WORK TASK A |
Copy the passage on asm.js speed from "3. A related" up to and including "proven countless times.", changing "disrespectful" to "unfair".
WORK TASK B |
Answer these questions about the asm.js speed passage:
(i) Where did the writer see a comment saying asm.js code will be "unusably slow"?
(ii) Which two browsers does the passage say perform essentially the same on many of the benchmarks?
(iii) What high-profile thing does the passage name as using this type of JavaScript?

DOCUMENT PASSAGE |
----

3. A related thing is that I sometimes see people say that asm.js code will be "unusably slow" on browsers that do not optimize for it in a special way (just today I saw such a comment on hacker news, for example). First of all this is just false: look at these benchmarks, it is clear that on many of them Firefox and Chrome have essentially the same performance, and where there is a difference, it is noticeably decreasing. But aside from the fact that it is false, it is also disrespectful to the JavaScript VM engineers at Google, Microsoft and Apple: To say that asm.js code will be "unusably slow" on browsers other than Firefox implies that those other VM devs can't match a level of performance that was shown to be possible by their peers. That is a ridiculous thing to say given how talented those devs are, which has been proven countless times.

If someone says it will be "unusably slow" not because they can't reach the same speed but because they won't, then that looks obviously false. Why would any browser decide to not optimize for a type of JavaScript that is being used - including in high-profile things like Epic Citadel - and has relevant benchmarks? All browsers want to be fast on everything, this is a very competitive field, and we have already seen Google optimize for asm.js code as mentioned earlier in the IO keynote; there are also some positive signs from Microsoft as well.

----

GIVEN RECORDS |
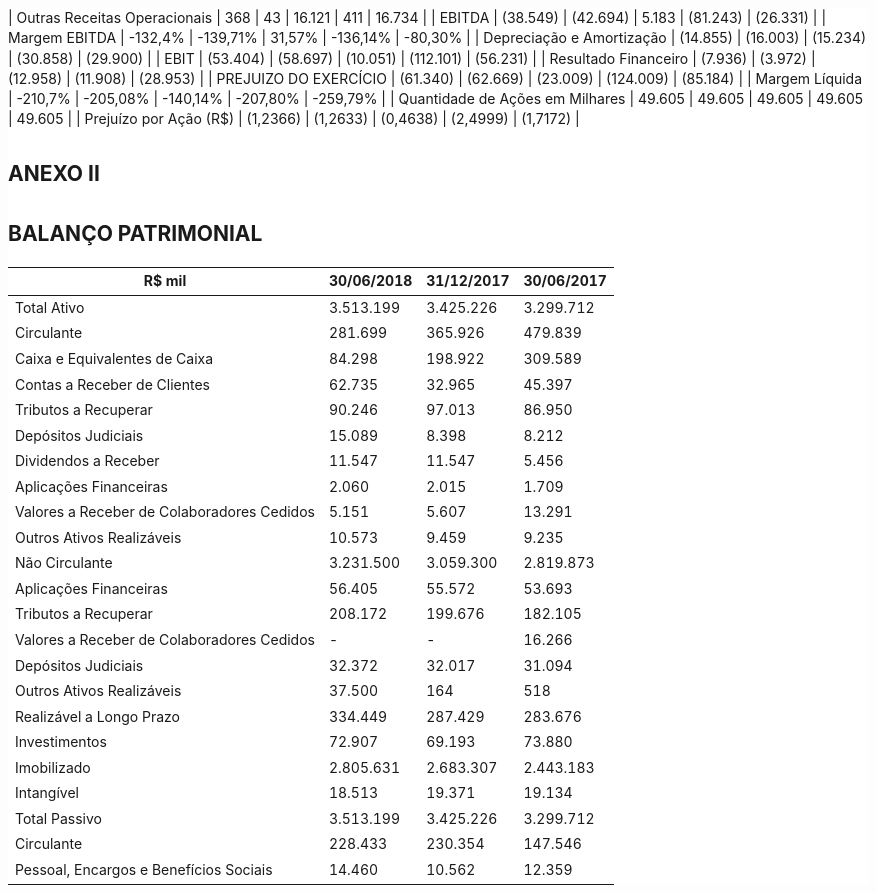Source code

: | Outras Receitas Operacionais                          | 368          | 43           | 16.121       | 411       | 16.734   |
| EBITDA                                                | (38.549)     | (42.694)     | 5.183        | (81.243)  | (26.331) |
| Margem EBITDA                                         | -132,4%      | -139,71%     | 31,57%       | -136,14%  | -80,30%  |
| Depreciação e Amortização                             | (14.855)     | (16.003)     | (15.234)     | (30.858)  | (29.900) |
| EBIT                                                  | (53.404)     | (58.697)     | (10.051)     | (112.101) | (56.231) |
| Resultado Financeiro                                  | (7.936)      | (3.972)      | (12.958)     | (11.908)  | (28.953) |
| PREJUIZO DO EXERCÍCIO                                 | (61.340)     | (62.669)     | (23.009)     | (124.009) | (85.184) |
| Margem Líquida                                        | -210,7%      | -205,08%     | -140,14%     | -207,80%  | -259,79% |
| Quantidade de Ações em Milhares                       | 49.605       | 49.605       | 49.605       | 49.605    | 49.605   |
| Prejuízo por Ação (R$)                                | (1,2366)     | (1,2633)     | (0,4638)     | (2,4999)  | (1,7172) |

## ANEXO II

## BALANÇO PATRIMONIAL

| R$ mil                                                  | 30/06/2018   | 31/12/2017   | 30/06/2017   |
|---------------------------------------------------------|--------------|--------------|--------------|
| Total Ativo                                             | 3.513.199    | 3.425.226    | 3.299.712    |
| Circulante                                              | 281.699      | 365.926      | 479.839      |
| Caixa e Equivalentes de Caixa                           | 84.298       | 198.922      | 309.589      |
| Contas a Receber de Clientes                            | 62.735       | 32.965       | 45.397       |
| Tributos a Recuperar                                    | 90.246       | 97.013       | 86.950       |
| Depósitos Judiciais                                     | 15.089       | 8.398        | 8.212        |
| Dividendos a Receber                                    | 11.547       | 11.547       | 5.456        |
| Aplicações Financeiras                                  | 2.060        | 2.015        | 1.709        |
| Valores a Receber de Colaboradores Cedidos              | 5.151        | 5.607        | 13.291       |
| Outros Ativos Realizáveis                               | 10.573       | 9.459        | 9.235        |
| Não Circulante                                          | 3.231.500    | 3.059.300    | 2.819.873    |
| Aplicações Financeiras                                  | 56.405       | 55.572       | 53.693       |
| Tributos a Recuperar                                    | 208.172      | 199.676      | 182.105      |
| Valores a Receber de Colaboradores Cedidos              | -            | -            | 16.266       |
| Depósitos Judiciais                                     | 32.372       | 32.017       | 31.094       |
| Outros Ativos Realizáveis                               | 37.500       | 164          | 518          |
| Realizável a Longo Prazo                                | 334.449      | 287.429      | 283.676      |
| Investimentos                                           | 72.907       | 69.193       | 73.880       |
| Imobilizado                                             | 2.805.631    | 2.683.307    | 2.443.183    |
| Intangível                                              | 18.513       | 19.371       | 19.134       |
| Total Passivo                                           | 3.513.199    | 3.425.226    | 3.299.712    |
| Circulante                                              | 228.433      | 230.354      | 147.546      |
| Pessoal, Encargos e Benefícios Sociais                  | 14.460       | 10.562       | 12.359       |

----

TASK ANSWER A |
3. A related thing is that I sometimes see people say that asm.js code will be "unusably slow" on browsers that do not optimize for it in a special way (just today I saw such a comment on hacker news, for example). First of all this is just false: look at these benchmarks, it is clear that on many of them Firefox and Chrome have essentially the same performance, and where there is a difference, it is noticeably decreasing. But aside from the fact that it is false, it is also unfair to the JavaScript VM engineers at Google, Microsoft and Apple: To say that asm.js code will be "unusably slow" on browsers other than Firefox implies that those other VM devs can't match a level of performance that was shown to be possible by their peers. That is a ridiculous thing to say given how talented those devs are, which has been proven countless times.

TASK ANSWER B |
(i) On hacker news.
(ii) Firefox and Chrome.
(iii) Epic Citadel.